Distributed datastructures and databases

Dat provides mutable torrents called archives. With torrents, nobody can alter their contents once the torrent is published. Dat, using math and merkle trees, ties a keypair to a torrent-like datastructure called an archive. An author can use the private key to update the archive, for example to distribute changes in a dataset or updates to an application, while a hash of the pubkey is used to generate the address where peers can find the archive. In this way, you can issue mutable torrents. The author can broadcast updates to the archive, and peers can distribute and verify those updates.

Think about that. Imagine a classical primary / replica setup for a distributed SQL cluster, where only the primary can commit writes but everyone can serve reads. Rather than having to control each node in the cluster, untrusted peers can act as replicas and prove the integrity of the data that they exchange. Peers can come and go, infrastructure can fail and restart, the underlying data can change and change again, and still the peer swarm survives. These are network conditions that most clusters would consider hellish, but to peer-to-peer datastructure like Dat archives, it's the assumed norm.

Distributed databases have come a long way in their time. With the advent of the CAP theorem and globally distributed computing we have bumped into practical and theoretical limits on how these approaches to fault tolerance and data integrity scale to our ad-hoc global environment. P2P technologies cover much of the same ground as distributed databases. We as developers should be mindful of the similarities, and how we can map them into our applications.

Projects like WebDB and OrbitDB confront these similarities by using P2P datastructures as the basis for storing records. In the case of OrbitDB, ipfs-log is used to create an append-only log and distribute it as IPFS blocks, much the way other distributed databases use append-only operation logs. WebDB maps an archive's filesystem to a database, allowing records to be added and deleted by modifying individual files, though the Dat archive itself uses an append-only log to track updates. We are approaching the day when these P2P databases will back some serious operations. The parts exist today.
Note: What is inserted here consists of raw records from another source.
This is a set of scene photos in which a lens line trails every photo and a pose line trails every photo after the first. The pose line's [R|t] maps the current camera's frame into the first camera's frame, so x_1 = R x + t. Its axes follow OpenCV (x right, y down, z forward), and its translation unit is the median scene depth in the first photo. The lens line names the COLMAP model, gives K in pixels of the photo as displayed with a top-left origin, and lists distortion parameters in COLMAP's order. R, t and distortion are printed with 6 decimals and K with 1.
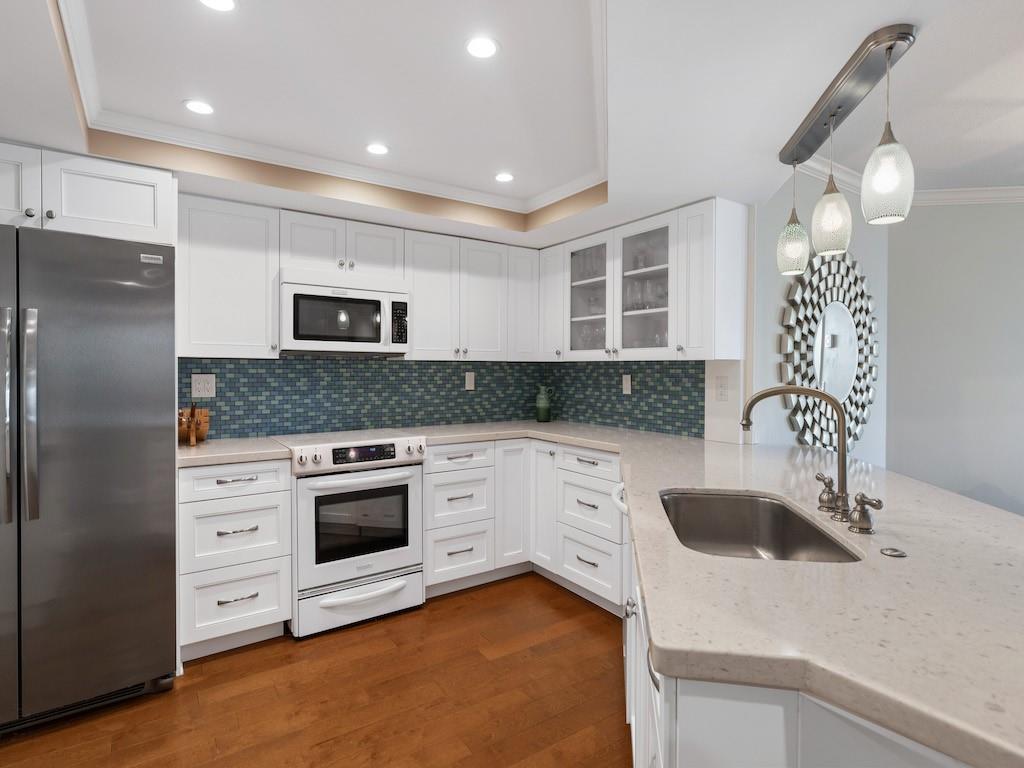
lens RADIAL K [[545.4, 0, 507.8], [0, 545.4, 377.4], [0, 0, 1]] dist [-0.001639, 0.001381]
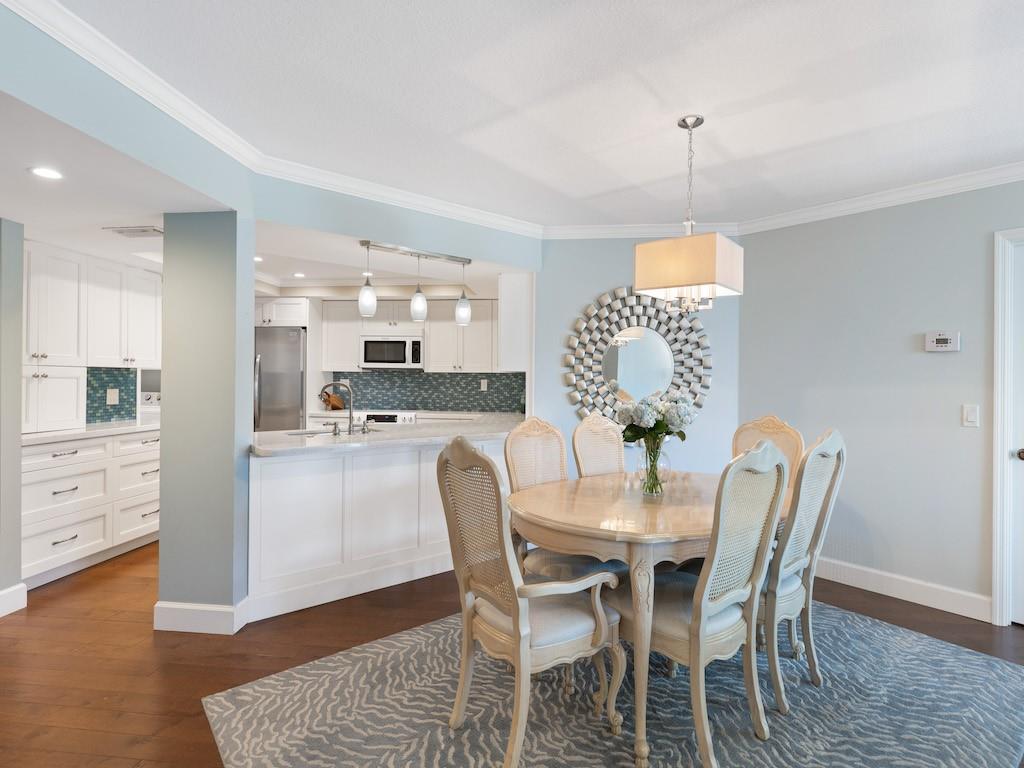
lens RADIAL K [[545.4, 0, 507.8], [0, 545.4, 377.4], [0, 0, 1]] dist [-0.001639, 0.001381]
pose [[0.754582, 0.002234, -0.656202, 1.202960], [-0.016744, 0.999734, -0.015852, 0.009529], [0.655992, 0.022949, 0.754419, -0.186043]]
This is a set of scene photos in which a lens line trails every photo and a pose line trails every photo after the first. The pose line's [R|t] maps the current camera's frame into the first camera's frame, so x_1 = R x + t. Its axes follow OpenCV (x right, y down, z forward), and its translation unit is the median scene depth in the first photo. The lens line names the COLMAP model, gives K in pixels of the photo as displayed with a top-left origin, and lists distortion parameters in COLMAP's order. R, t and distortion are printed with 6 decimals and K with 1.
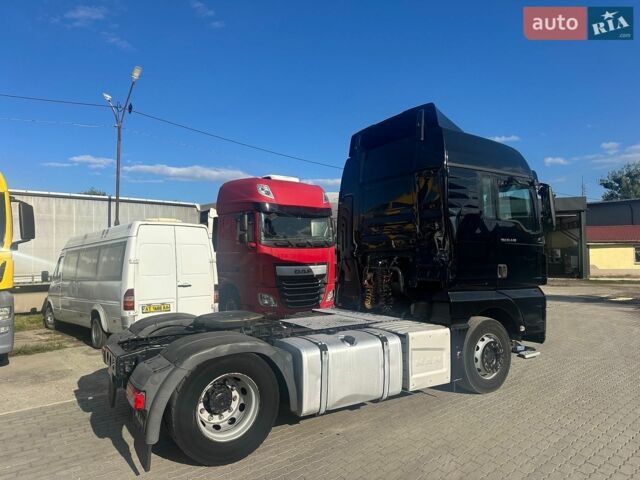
lens RADIAL K [[449.1, 0, 322.2], [0, 449.1, 256.8], [0, 0, 1]] dist [0.051669, -0.058663]
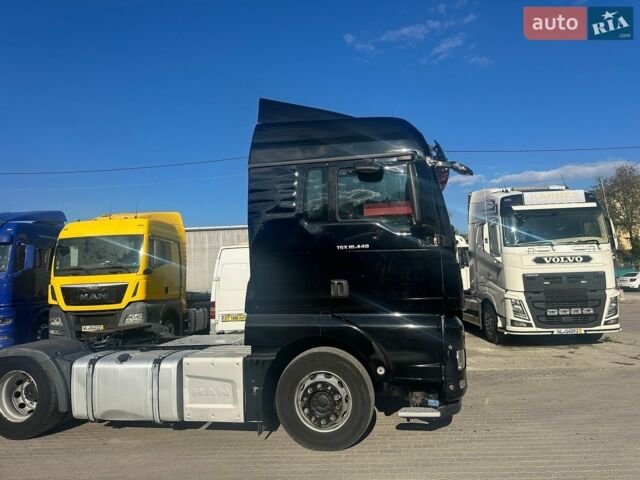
lens RADIAL K [[451.4, 0, 321.0], [0, 451.4, 268.7], [0, 0, 1]] dist [0.044264, -0.043183]
pose [[0.712381, -0.028892, -0.701198, 0.521190], [0.030231, 0.999488, -0.010470, 0.002349], [0.701142, -0.013739, 0.712889, 0.264814]]
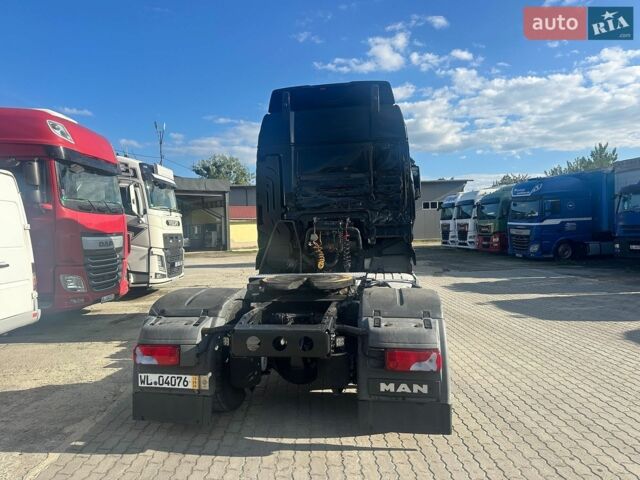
lens RADIAL K [[449.1, 0, 322.2], [0, 449.1, 256.8], [0, 0, 1]] dist [0.051669, -0.058663]
pose [[0.624983, -0.050852, 0.778981, -0.438899], [0.017429, 0.998536, 0.051201, 0.022527], [-0.780444, -0.018423, 0.624954, 0.230231]]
These peerful approaches to cooperative data manipulation and exchange resemble distributed databases with good reason: because they are useful as distributed databases. Imagine a drop-in P2P SQL replacement, where clients peer the records they are permitted to store. Imagine the effect on availability, bandwidth, and server costs. Now a growing userbase can improve application uptime, rather than threaten it. The swarm turns chaos into uptime.

These are radical changes and more are coming. This is an exciting time for databases.